Show every line of the entries below that contains the string "tradurre", treating uppercase and lowercase letters as different.

────────

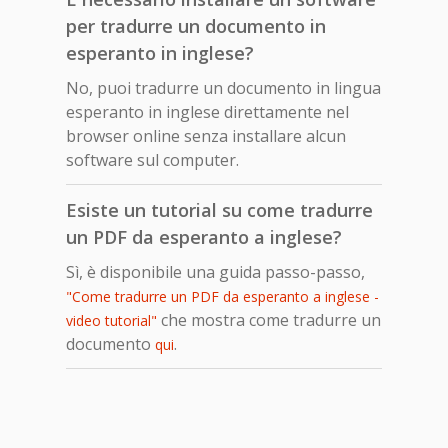
per tradurre un documento in
esperanto in inglese?
No, puoi tradurre un documento in lingua
esperanto in inglese direttamente nel
browser online senza installare alcun
software sul computer.
Esiste un tutorial su come tradurre
un PDF da esperanto a inglese?
Sì, è disponibile una guida passo-passo,
"Come tradurre un PDF da esperanto a inglese -
che mostra come tradurre un
video tutorial"
documento
.
qui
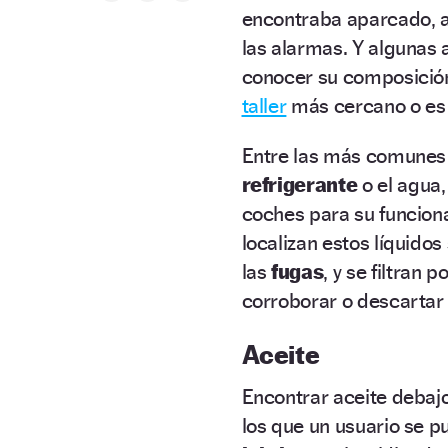
encontraba aparcado, 
las alarmas. Y algunas 
conocer su composición
taller
más cercano o es 
Entre las más comunes
refrigerante
o el agua,
coches para su funcion
localizan estos líquidos
las
fugas
, y se filtran 
corroborar o descartar
Aceite
Encontrar aceite debajo
los que un usuario se pu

────────

Solution to the exercise
per tradurre un documento in
No, puoi tradurre un documento in lingua
Esiste un tutorial su come tradurre
"Come tradurre un PDF da esperanto a inglese -
che mostra come tradurre un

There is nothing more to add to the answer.